• Goal: Reproduce the listing below line for line without alteration, omitting the pictures.
┌──
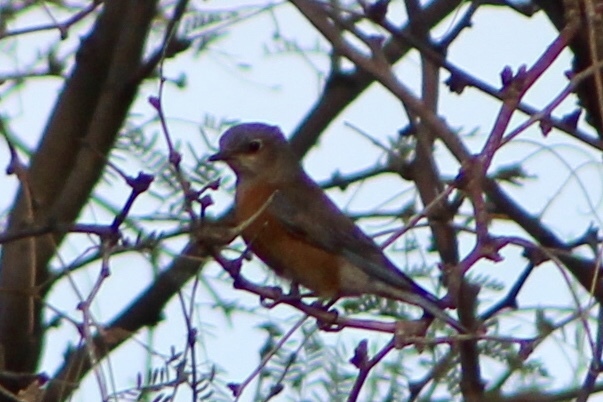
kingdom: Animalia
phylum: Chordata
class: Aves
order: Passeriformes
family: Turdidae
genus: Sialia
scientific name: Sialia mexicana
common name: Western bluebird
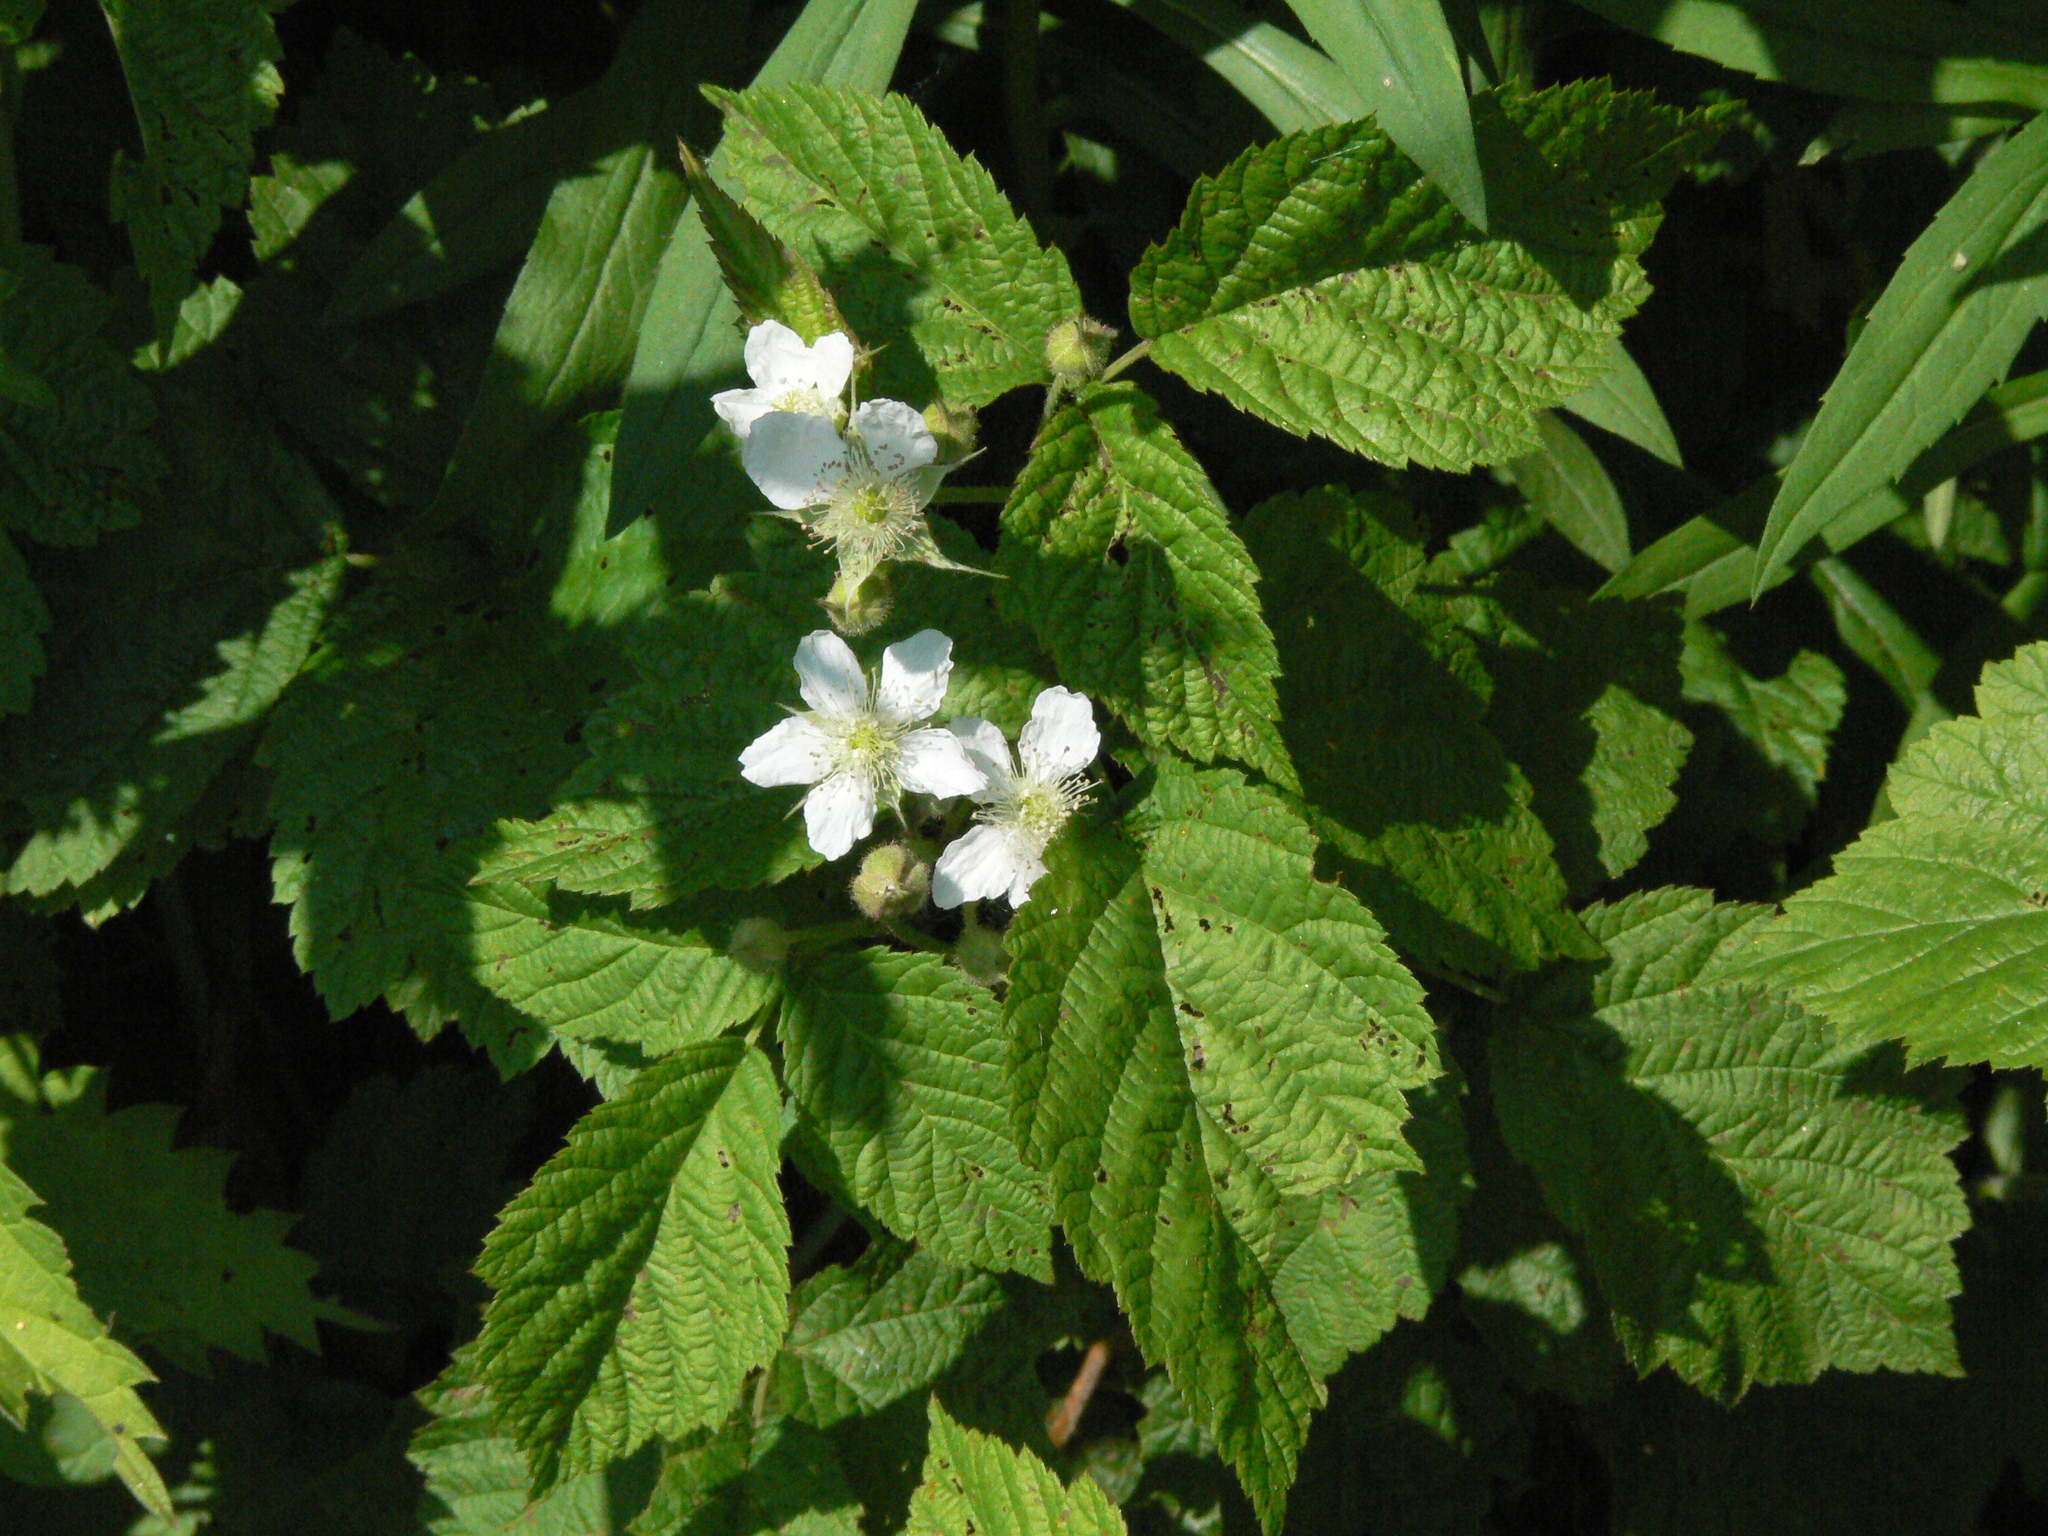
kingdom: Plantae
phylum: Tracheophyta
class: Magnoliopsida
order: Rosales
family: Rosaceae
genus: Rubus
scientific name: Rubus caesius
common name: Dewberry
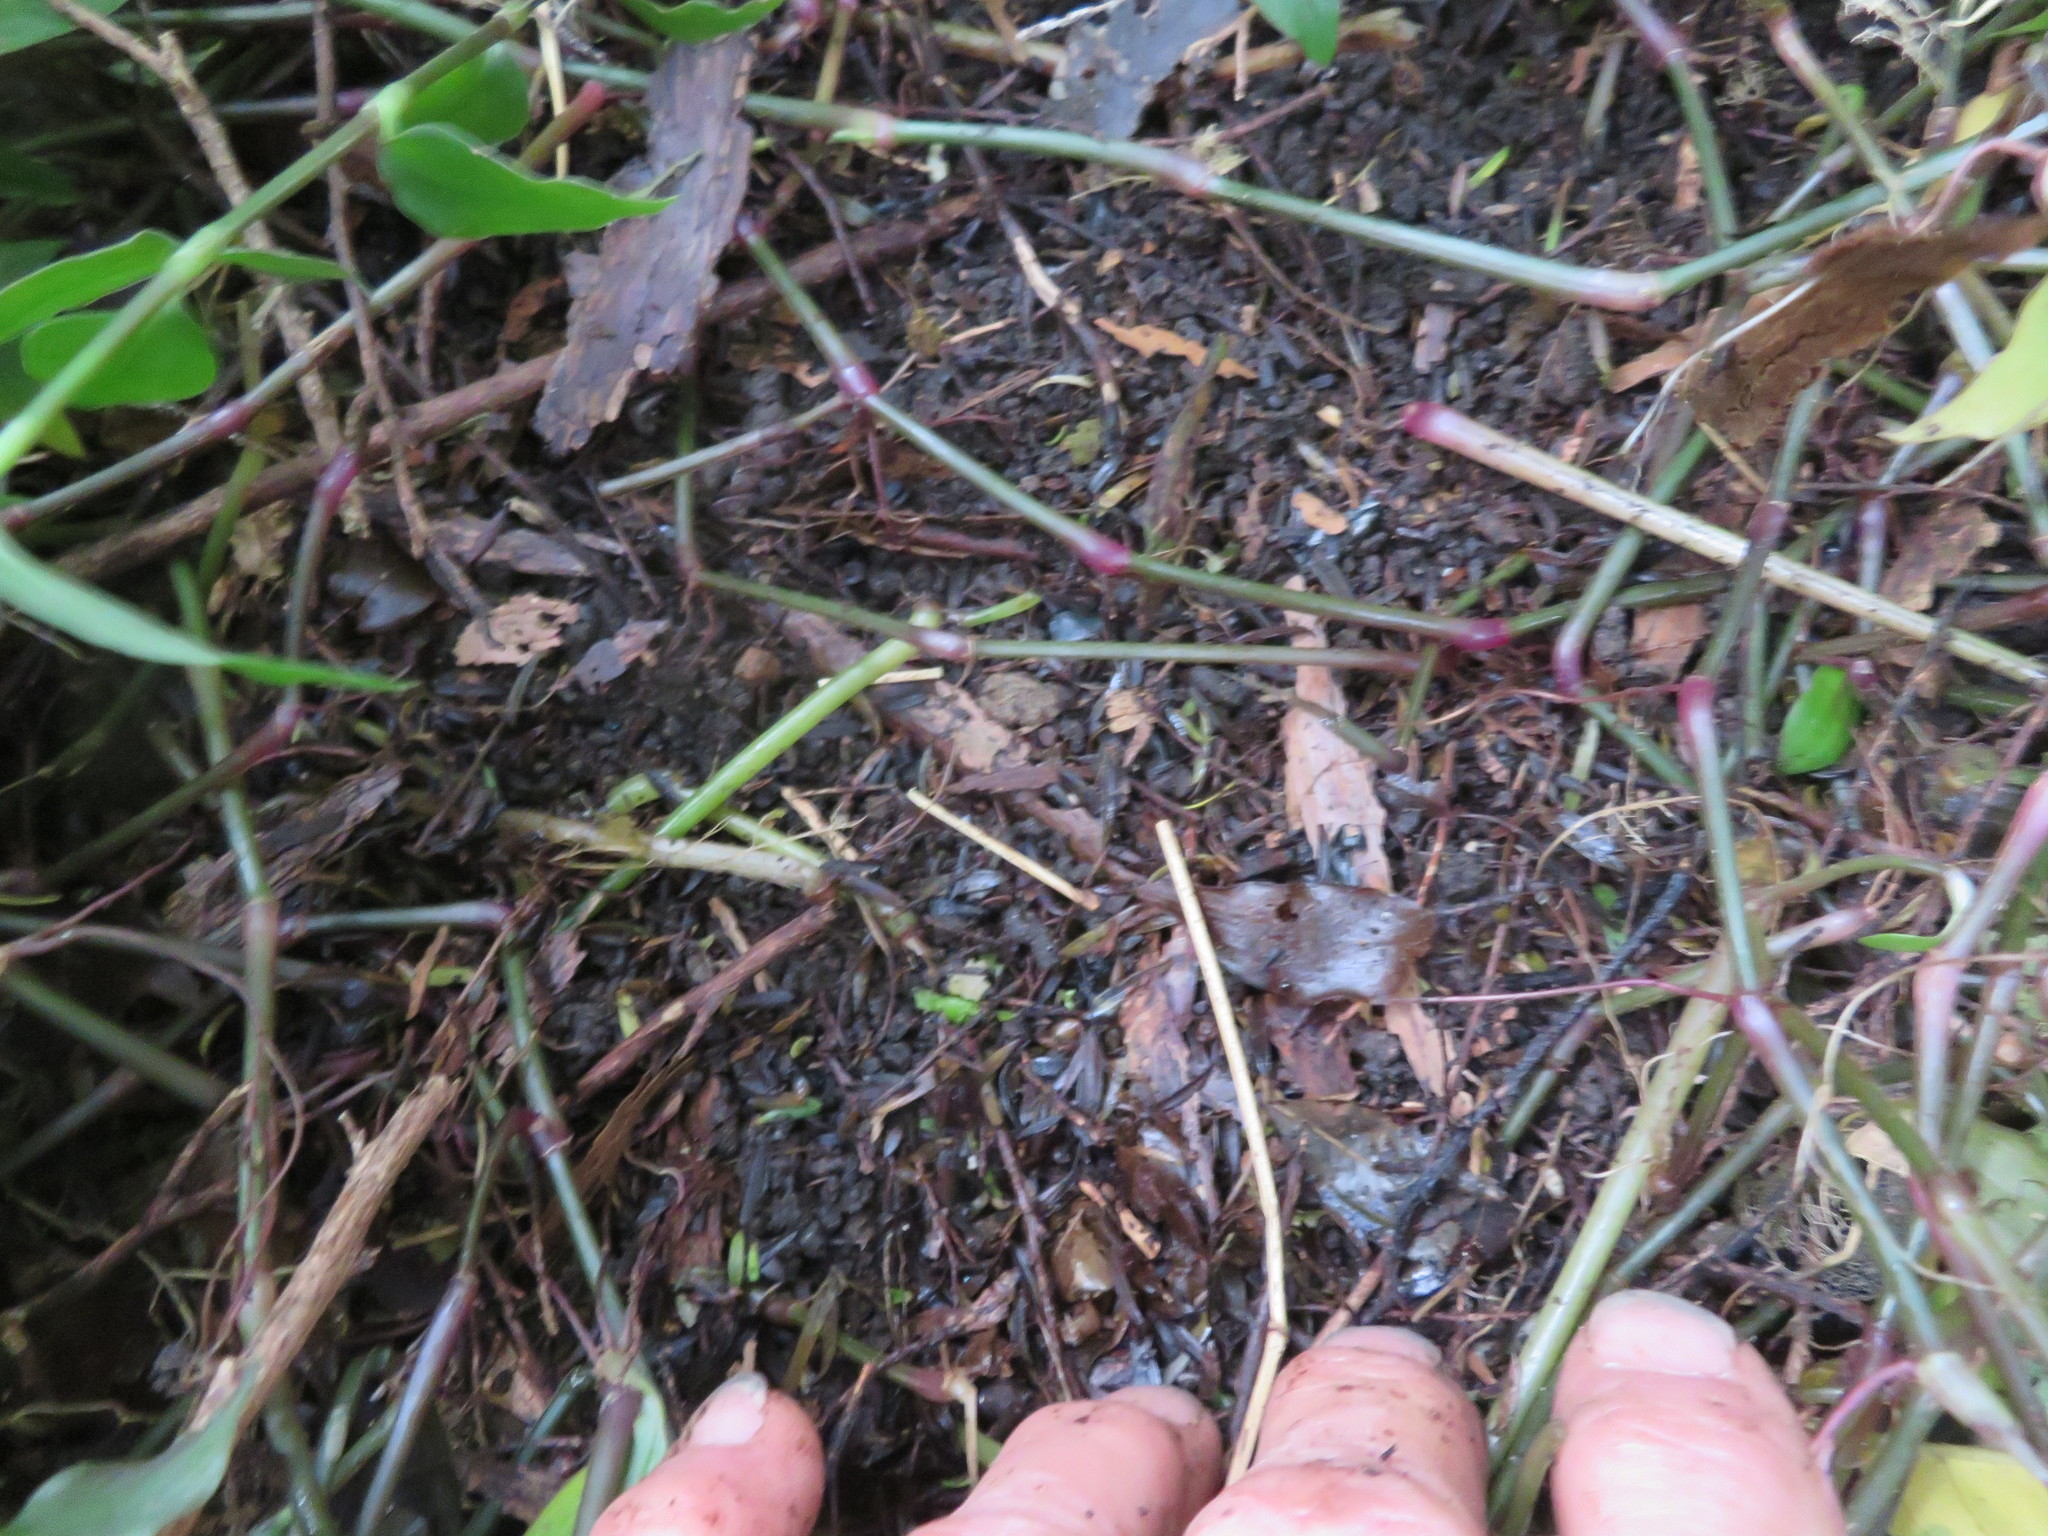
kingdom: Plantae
└──
• The result:
kingdom: Animalia
phylum: Chordata
class: Aves
order: Passeriformes
family: Turdidae
genus: Sialia
scientific name: Sialia mexicana
common name: Western bluebird
kingdom: Plantae
phylum: Tracheophyta
class: Magnoliopsida
order: Rosales
family: Rosaceae
genus: Rubus
scientific name: Rubus caesius
common name: Dewberry
kingdom: Plantae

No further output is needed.